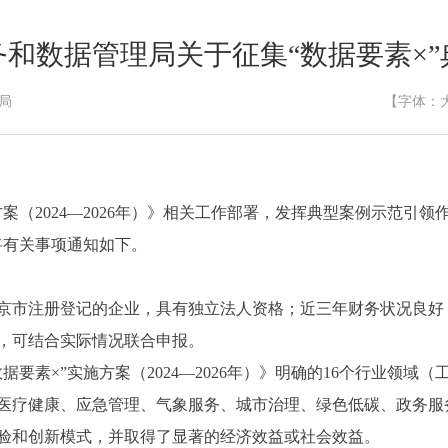
和数据管理局关于征集“数据要素×
局
【字体：
（2024—2026年）》相关工作部署，发挥典型案例示范引
将有关事项通知如下。
市注册登记的企业，具有独立法人资格；近三年财务状况良好
，可结合实际情况联合申报。
素×”实施方案（2024—2026年）》明确的16个行业领域
医疗健康、应急管理、气象服务、城市治理、绿色低碳、政务服
验和创新模式，并取得了显著的经济效益或社会效益。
--
§ **任务说明**:
请把上面数据中读出的每一行文字改写成一个 JSON 字符串列表，每行对应一个字符串，空行略去，答案中不要包含图片。

§ **答复**:
[
  "和数据管理局关于征集“数据要素×",
  "局",
  "【字体：",
  "（2024—2026年）》相关工作部署，发挥典型案例示范引",
  "将有关事项通知如下。",
  "市注册登记的企业，具有独立法人资格；近三年财务状况良好",
  "，可结合实际情况联合申报。",
  "素×”实施方案（2024—2026年）》明确的16个行业领域",
  "医疗健康、应急管理、气象服务、城市治理、绿色低碳、政务服",
  "验和创新模式，并取得了显著的经济效益或社会效益。"
]